Answer
$$p\left( x \right) = \left( {x - 1} \right)\left( {x - 2} \right)\left( {x + 1} \right)$$
Work Step by Step
$$\eqalign{
& p\left( x \right) = {x^3} - 2{x^2} - x + 2 \cr
& {\text{The constant term is 2 }}\left( {{\text{which has divisors }} \pm 1, \pm 2} \right) \cr
& {\text{Evaluating }}x = 1 \cr
& p\left( 1 \right) = {\left( 1 \right)^3} - 2{\left( 1 \right)^2} - \left( 1 \right) + 2 \cr
& p\left( 1 \right) = 0 \cr
& \cr
& p\left( x \right) = 0{\text{ for }}x = 1,{\text{ then }}\left( {x - 1} \right){\text{ is a factor of }}p\left( x \right) \cr
& {x^3} - 2{x^2} - x + 2 = \left( {x - 1} \right)q\left( x \right) \cr
& {\text{By the long division}}\,\,{\text{ }}x - 1\left){\vphantom{1{{x^3} - 2{x^2} - x + 2}}}\right.

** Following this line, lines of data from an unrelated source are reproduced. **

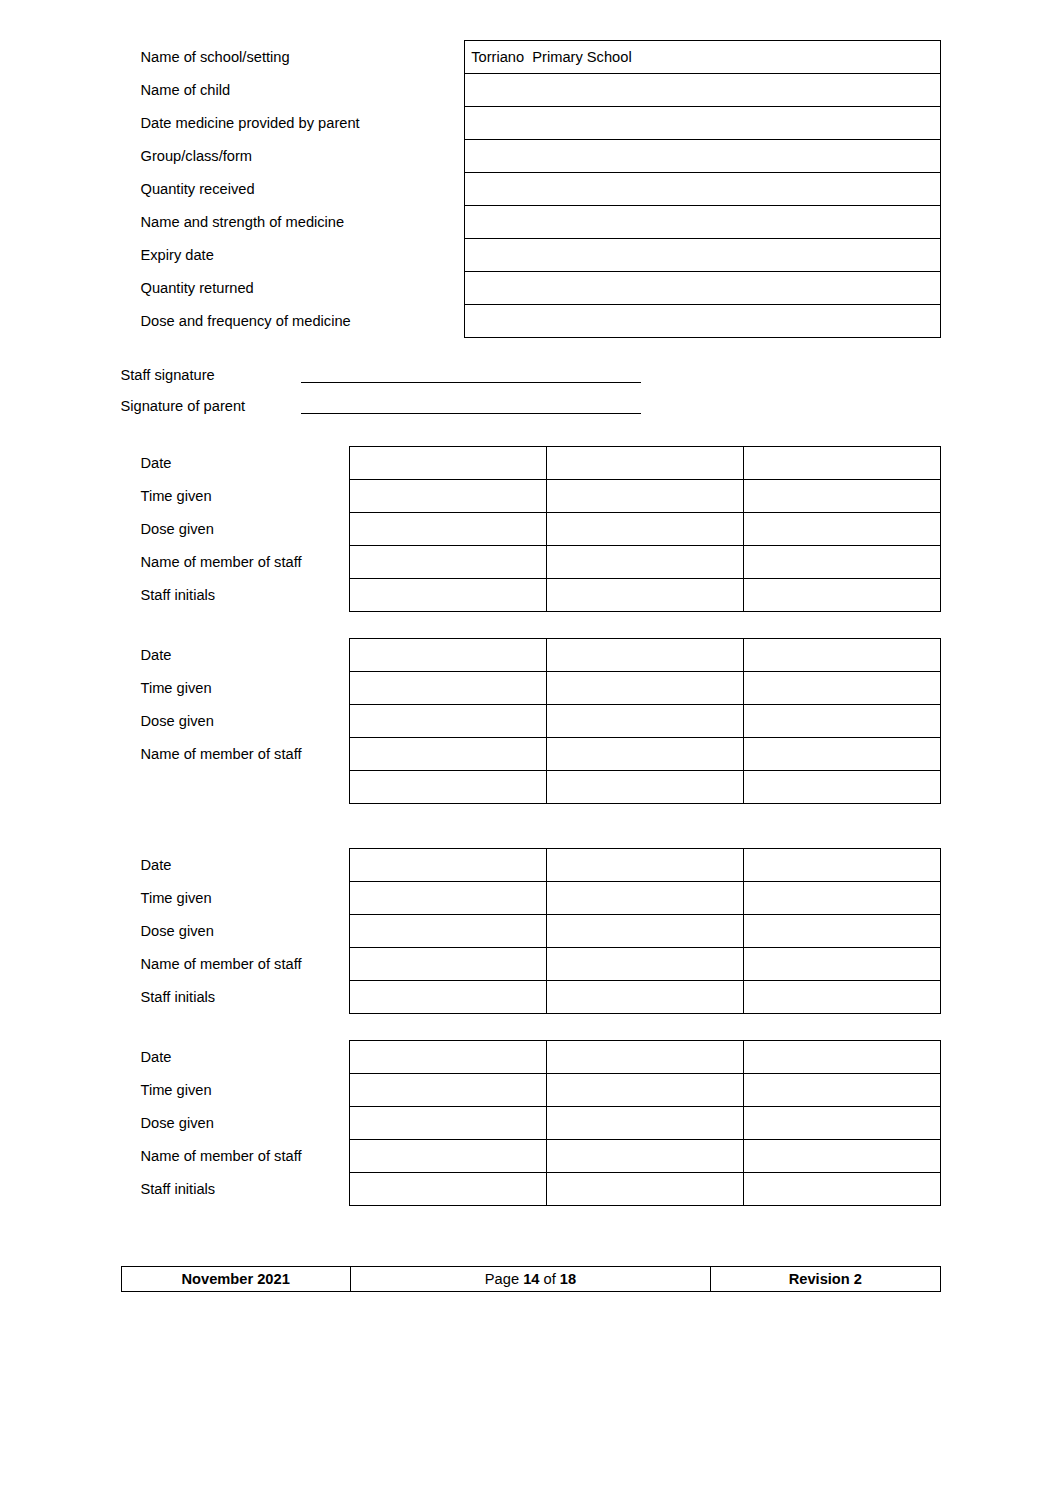| Name of school/setting | Torriano Primary School |
| Name of child | |
| Date medicine provided by parent | |
| Group/class/form | |
| Quantity received | |
| Name and strength of medicine | |
| Expiry date | |
| Quantity returned | |
| Dose and frequency of medicine | |
Staff signature
Signature of parent
| Date | | | |
| Time given | | | |
| Dose given | | | |
| Name of member of staff | | | |
| Staff initials | | | |
| Date | | | |
| Time given | | | |
| Dose given | | | |
| Name of member of staff | | | |
| Date | | | |
| Time given | | | |
| Dose given | | | |
| Name of member of staff | | | |
| Staff initials | | | |
| Date | | | |
| Time given | | | |
| Dose given | | | |
| Name of member of staff | | | |
| Staff initials | | | |
| November 2021 | Page 14 of 18 | Revision 2 |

\!\!\!\!\overline{\,\,\,\vphantom 1{{{x^3} - 2{x^2} - x + 2}}}{\text{ we obtain}} \cr
& {x^3} - 2{x^2} - x + 2 = \left( {x - 1} \right)\left( {{x^2} - x - 2} \right) \cr
& {\text{Factoring the trinomial of the form }}{x^2} + bx + c \cr
& {x^3} - 2{x^2} - x + 2 = \left( {x - 1} \right)\left( {x - 2} \right)\left( {x + 1} \right) \cr
& {\text{Thus}}{\text{,}} \cr
& p\left( x \right) = {x^3} - 2{x^2} - x + 2 \cr
& p\left( x \right) = \left( {x - 1} \right)\left( {{x^2} - x - 2} \right) \cr
& p\left( x \right) = \left( {x - 1} \right)\left( {x - 2} \right)\left( {x + 1} \right) \cr} $$